Vacancy rates in apartment buildings across the country are at near-record lows, but expensive land and high construction costs are keeping developers from building new inventory. New buildings would likely fill quickly, but developers have opted to put up condos instead because they provide a better short-term return. Further deterring development are interest rates so low that it is cheaper to buy an existing building with Canada Mortgage and Housing Corporation (CMHC) insurance than to arrange financing to build a new one.
The average rental apartment vacancy rate in Canada’s 35 major centres decreased slightly to 2.6 per cent in October 2010, from 2.8 per cent in October 2009, according to the fall Rental Market Survey released by CMHC.
“The economic recovery that has taken place over the past year has boosted demand for both rental and ownership housing,” said Bob Dugan, Chief Economist at CMHC’s Market Analysis Centre. “High levels of immigration have supported demand for rental housing, thus pushing the vacancy rate lower. In addition, improving economic conditions have likely boosted household formation which, in turn, has added to the demand for rental housing. These two factors combined, have put downward pressure on the vacancy rate.”
The results of CMHC’s fall survey reveal that, in October 2010, the major centres with the lowest vacancy rates were in Winnipeg (0.8 per cent), Regina, Kingston and Québec (1.0 per cent each). At a provincial level, Manitoba and Newfoundland and Labrador posted the lowest vacancy rates at 0.9 per cent and 1.0 per cent, respectively.
The survey reveals that the major centres with the highest vacancy rates were Windsor (10.9 per cent), Abbotsford (6.5 per cent), Saint John (5.1 per cent), and London (5.0 per cent). On a provincial basis, the highest vacancy rates were in Alberta (4.6 per cent) and New Brunswick (4.5 per cent).

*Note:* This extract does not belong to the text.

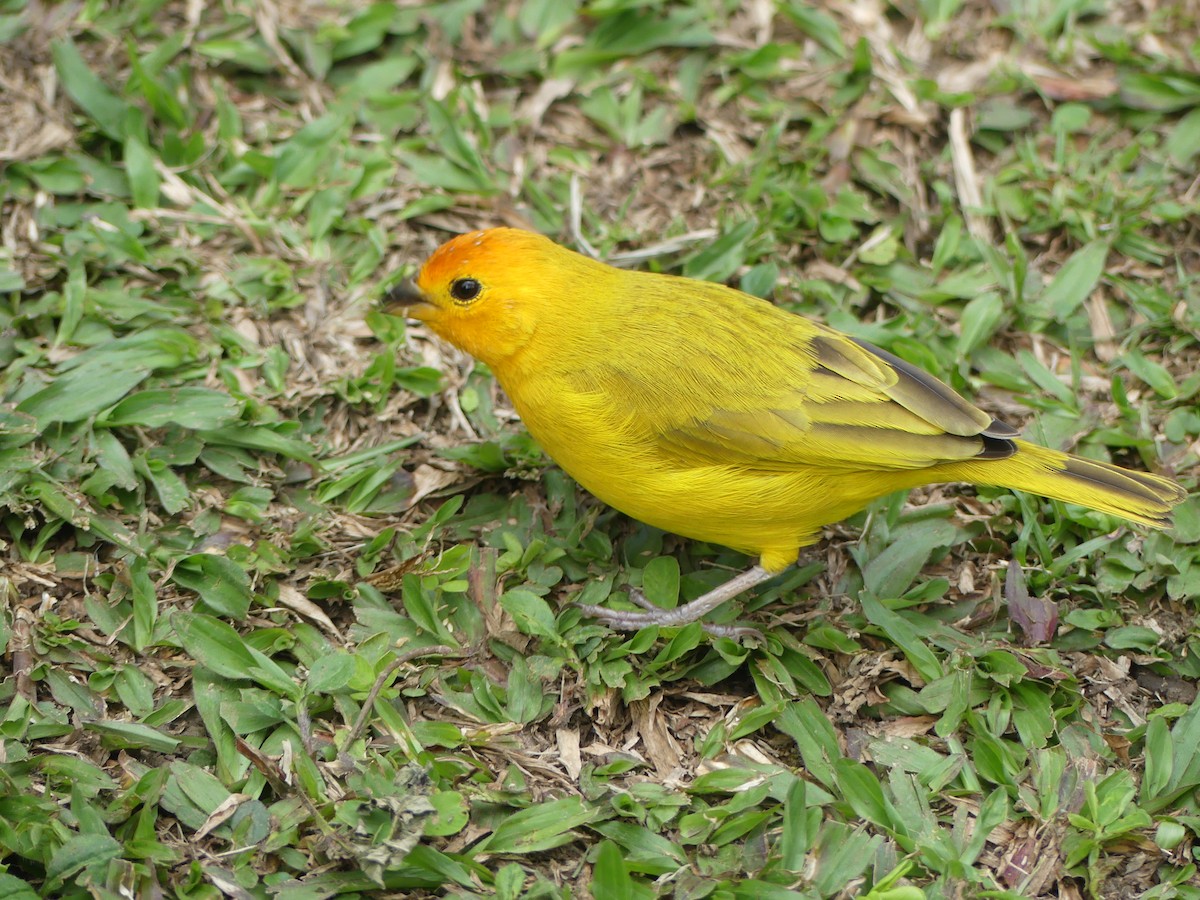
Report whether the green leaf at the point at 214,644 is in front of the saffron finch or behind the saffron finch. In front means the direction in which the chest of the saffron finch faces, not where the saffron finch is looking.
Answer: in front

The Canadian average two-bedroom rent was up from $836 in 2009 to $860 in 2010. The highest average monthly rents were in Vancouver ($1,195), Toronto ($1,123), Calgary ($1,069), Ottawa-Gatineau (Ontario part, $1,048), Victoria ($1,024), and Edmonton ($1,015). Of all the major centres, only these six had average rents at or above $1,000. The lowest average monthly rents for two-bedroom apartments in new and existing structures were in Trois-Rivières ($533), Saguenay ($535), and Sherbrooke ($566).

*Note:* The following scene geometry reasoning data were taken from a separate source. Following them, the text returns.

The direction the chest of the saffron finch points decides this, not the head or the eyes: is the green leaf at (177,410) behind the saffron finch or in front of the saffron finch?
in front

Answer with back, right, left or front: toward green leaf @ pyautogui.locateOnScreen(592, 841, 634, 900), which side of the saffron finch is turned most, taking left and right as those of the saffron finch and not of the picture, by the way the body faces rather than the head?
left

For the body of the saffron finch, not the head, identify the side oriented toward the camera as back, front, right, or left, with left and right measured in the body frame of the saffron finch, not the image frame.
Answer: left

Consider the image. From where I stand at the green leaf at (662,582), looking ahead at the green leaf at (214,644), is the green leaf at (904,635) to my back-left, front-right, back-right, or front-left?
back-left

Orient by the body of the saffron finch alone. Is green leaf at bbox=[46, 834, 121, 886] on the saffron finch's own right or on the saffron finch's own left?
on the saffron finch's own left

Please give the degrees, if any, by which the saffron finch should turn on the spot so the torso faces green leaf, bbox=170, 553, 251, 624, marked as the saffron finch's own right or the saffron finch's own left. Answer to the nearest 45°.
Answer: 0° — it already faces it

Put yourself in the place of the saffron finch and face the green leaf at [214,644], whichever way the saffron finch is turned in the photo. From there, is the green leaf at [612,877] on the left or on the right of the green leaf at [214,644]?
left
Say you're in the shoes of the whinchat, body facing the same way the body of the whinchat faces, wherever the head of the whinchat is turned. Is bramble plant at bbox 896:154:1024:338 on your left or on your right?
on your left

Year-over-year comparisons of average rents can be slightly misleading because rents in newly built structures tend to be higher than in existing buildings. By excluding new structures and focussing on structures existing in both the October 2009 and October 2010 surveys, this provides a better indication of actual rent increases paid by tenants. Overall, the average rent for two-bedroom apartments in existing structures across Canada’s 35 major centres increased 2.4 per cent between October 2009 and October 2010, a similar pace of rent increase to what was observed between October 2008 and October 2009 (2.3 per cent).

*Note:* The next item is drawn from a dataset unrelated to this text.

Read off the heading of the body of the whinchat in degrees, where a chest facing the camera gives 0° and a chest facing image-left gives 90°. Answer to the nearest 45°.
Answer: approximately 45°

CMHC’s fall Rental Market Survey also found that the rental apartment availability rate in Canada’s 35 major centres was 3.8 per cent in October 2010, down from 4.1 per cent in October 2009. A rental unit is considered available if the unit is vacant (physically unoccupied and ready for immediate rental), or if the existing tenant has given or received notice to move and a new tenant has not signed a lease. Availability rates were highest in Windsor (12.5 per cent), Abbottsford (7.7 per cent), London (7.4 per cent) and Hamilton (6.8 per cent). The lowest availability rates were in Québec (1.2 per cent), Winnipeg and St. John’s (1.4 per cent), and Regina (1.5 per cent).